待てよ。この件について、なにかなかったか…?良い年した男2人が少女の悩みを聞かなかったか?

「…まさか」
「やっぱり、新も絡んでたか」

思い出したー!!!!そういえば、いのがシモクを好きになってそれで…!!!でも、…あれ?それ聞いたのってかなり前のような気がする。一週間二週間どころじゃない。

「…言ってなかったけど、いのに告白された」
「は、…」

早過ぎだろ!いの!!こいつ奥手中の奥手だぞ!?

「…妹同然だった…俺、好かれる程の事していないんだけど」
「返事…返事は、したのか?」

シモクは、緩く笑った。笑ったに入らない程、窮屈な顔だった。

「…返事は、していない」
「…は?待てよ…お前、告白いつされたの」
「…2年前」
「………ふざけんな!!!!!」

シモクの襟ぐりを掴んだ。病人だとか、そんなの気にしていられたなら、俺はまだ冷静だったはずだ。だが。

「自分がなにやったか分かってんのか!?まだ若い女の子が!どんな思いで!!」

どんな、思いで…。妹扱いされてるって分かってて、無理に背伸びして。やっと告げた気持ちを、こいつは…!

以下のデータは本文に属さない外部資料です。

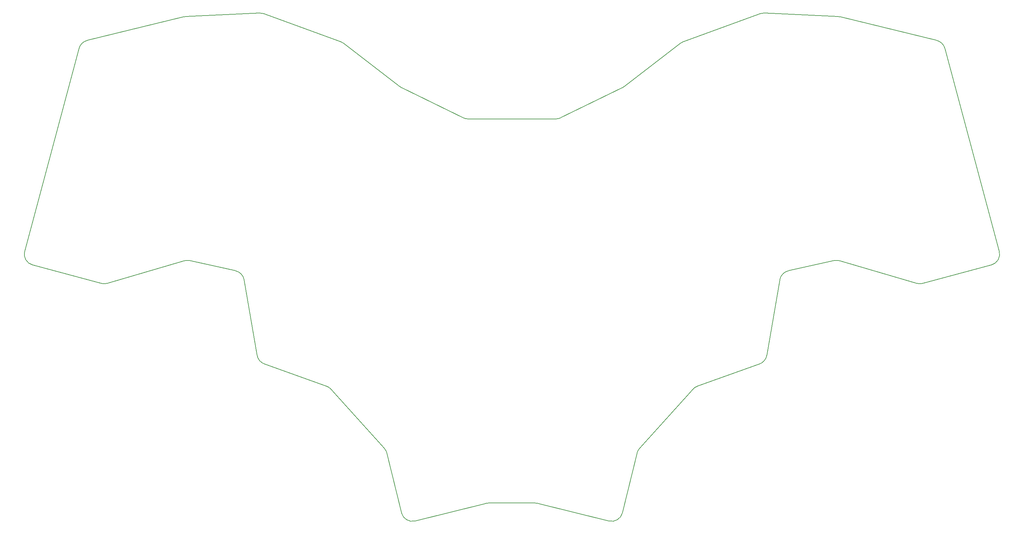
<source format=gbr>
%TF.GenerationSoftware,KiCad,Pcbnew,(6.0.10)*%
%TF.CreationDate,2024-09-29T17:33:22+02:00*%
%TF.ProjectId,blavinge,626c6176-696e-4676-952e-6b696361645f,v1.0.0*%
%TF.SameCoordinates,Original*%
%TF.FileFunction,Profile,NP*%
%FSLAX46Y46*%
G04 Gerber Fmt 4.6, Leading zero omitted, Abs format (unit mm)*
G04 Created by KiCad (PCBNEW (6.0.10)) date 2024-09-29 17:33:22*
%MOMM*%
%LPD*%
G01*
G04 APERTURE LIST*
%TA.AperFunction,Profile*%
%ADD10C,0.150000*%
%TD*%
G04 APERTURE END LIST*
D10*
X35555608Y-139260610D02*
X50055617Y-85145889D01*
X52240829Y-83008194D02*
X77888436Y-76736988D01*
X78452673Y-76654820D02*
X98151871Y-75679771D01*
X99326244Y-75857005D02*
X119747402Y-83289694D01*
X120548703Y-83729527D02*
X135744060Y-95400130D01*
X136255874Y-95717059D02*
X152531420Y-103658349D01*
X153846970Y-103962168D02*
X177223660Y-103962173D01*
X178539180Y-103658345D02*
X194814756Y-95717059D01*
X195326550Y-95400137D02*
X210521926Y-83729533D01*
X211323199Y-83289705D02*
X231744373Y-75856999D01*
X232918733Y-75679758D02*
X252617944Y-76654799D01*
X253182179Y-76736987D02*
X278829765Y-83008184D01*
X281015003Y-85145874D02*
X295514991Y-139260603D01*
X293393675Y-142934831D02*
X275081937Y-147841457D01*
X273460176Y-147822117D02*
X253014742Y-141817928D01*
X251519883Y-141767527D02*
X239272701Y-144483603D01*
X236965547Y-146904646D02*
X233509201Y-167030102D01*
X231562164Y-169347304D02*
X215014543Y-175261556D01*
X213794795Y-176079168D02*
X199551992Y-191897380D01*
X198866373Y-193195906D02*
X195013073Y-209042078D01*
X191372265Y-211244121D02*
X172534768Y-206547407D01*
X171809017Y-206458281D02*
X159261601Y-206458273D01*
X158535846Y-206547406D02*
X139698356Y-211244101D01*
X136057523Y-209042080D02*
X132204225Y-193195916D01*
X131518624Y-191897372D02*
X117275826Y-176079155D01*
X116056059Y-175261552D02*
X99508446Y-169347295D01*
X97561401Y-167030103D02*
X94105065Y-146904650D01*
X91797889Y-144483608D02*
X79550710Y-141767527D01*
X78055868Y-141817914D02*
X57610456Y-147822118D01*
X55988676Y-147841468D02*
X37676941Y-142934849D01*
X52240830Y-83008197D02*
G75*
G03*
X50055619Y-85145895I712571J-2914148D01*
G01*
X78452672Y-76654807D02*
G75*
G03*
X77888436Y-76736988I148311J-2996323D01*
G01*
X99326239Y-75857020D02*
G75*
G03*
X98151871Y-75679771I-1026048J-2819079D01*
G01*
X120548699Y-83729532D02*
G75*
G03*
X119747402Y-83289694I-1827344J-2379241D01*
G01*
X135744063Y-95400126D02*
G75*
G03*
X136255874Y-95717059I1827351J2379234D01*
G01*
X152531422Y-103658344D02*
G75*
G03*
X153846970Y-103962168I1315538J2696187D01*
G01*
X177223660Y-103962168D02*
G75*
G03*
X178539184Y-103658344I-13J3000006D01*
G01*
X194814756Y-95717060D02*
G75*
G03*
X195326550Y-95400137I-1315557J2696176D01*
G01*
X211323199Y-83289706D02*
G75*
G03*
X210521926Y-83729533I1026074J-2819078D01*
G01*
X232918733Y-75679749D02*
G75*
G03*
X231744373Y-75856999I-148309J-2996342D01*
G01*
X253182181Y-76736979D02*
G75*
G03*
X252617944Y-76654799I-712548J-2914177D01*
G01*
X281014997Y-85145876D02*
G75*
G03*
X278829764Y-83008183I-2897779J-776460D01*
G01*
X293393681Y-142934854D02*
G75*
G03*
X295514991Y-139260603I-776468J2897779D01*
G01*
X273460174Y-147822122D02*
G75*
G03*
X275081939Y-147841455I845311J2878454D01*
G01*
X253014747Y-141817912D02*
G75*
G03*
X251519883Y-141767527I-845302J-2878463D01*
G01*
X239272703Y-144483611D02*
G75*
G03*
X236965547Y-146904646I649544J-2928826D01*
G01*
X231562162Y-169347299D02*
G75*
G03*
X233509201Y-167030102I-1009662J2824979D01*
G01*
X215014551Y-175261577D02*
G75*
G03*
X213794795Y-176079168I1009660J-2824969D01*
G01*
X199551985Y-191897374D02*
G75*
G03*
X198866369Y-193195915I2229454J-2007397D01*
G01*
X191372269Y-211244105D02*
G75*
G03*
X195013073Y-209042078I725763J2910876D01*
G01*
X172534772Y-206547391D02*
G75*
G03*
X171809017Y-206458281I-725755J-2910892D01*
G01*
X159261601Y-206458294D02*
G75*
G03*
X158535846Y-206547406I6J-2999986D01*
G01*
X136057521Y-209042081D02*
G75*
G03*
X139698356Y-211244101I2915053J708868D01*
G01*
X132204238Y-193195913D02*
G75*
G03*
X131518624Y-191897369I-2915046J-708837D01*
G01*
X117275831Y-176079150D02*
G75*
G03*
X116056059Y-175261552I-2229447J-2007418D01*
G01*
X97561405Y-167030102D02*
G75*
G03*
X99508446Y-169347295I2956713J507798D01*
G01*
X94105074Y-146904653D02*
G75*
G03*
X91797889Y-144483608I-2956712J-507798D01*
G01*
X79550711Y-141767522D02*
G75*
G03*
X78055868Y-141817914I-649538J-2928852D01*
G01*
X55988679Y-147841456D02*
G75*
G03*
X57610447Y-147822119I776448J2897778D01*
G01*
X35555615Y-139260612D02*
G75*
G03*
X37676941Y-142934849I2897772J-776461D01*
G01*
M02*

</source>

「一生心に傷がついたら、どう責任取るつもりだ!!?シカマルの親友に…!お前どの面下げてシカマルに会ってんだよ!」

2年間も、保留にされてるってことだろ!?ここでスッパリ断ってたら、いのだって次に進んでいける。だがこいつはそれもしないで、いのを繋ぎとめていたってことになる。

「……うん。わかってる、ごめん」
「俺じゃなくて、いのに謝れ!くそが!」

乱暴に肩を突き飛ばして病室を出た。あれぐらいじゃ怪我はしないだろう。イライラ、むかつき。シモクはそんなことする奴じゃなかった。嫌なら嫌と。たとえどんなに優しくても、良い優しさと悪い優しさの区別はつけれる奴だった。なにが原因だよ。いのの、なにが不満なんだ。シモクを語るときはいつもそうだ。根底に闇が広がる、根っこに寄生しているそれは"暗部"という二文字。鬱陶しい程、それが浮かぶんだ。なんだろうな…俺はもう、昔のお前を思い出すのが難しいんだよ…。悔しいよ、シモク。お前がどんどん塗り替えられていくようで。俺達が全然知らないお前になりそうで。だから、イライラするんだ。お前は、どこに行こうとしているんだよ。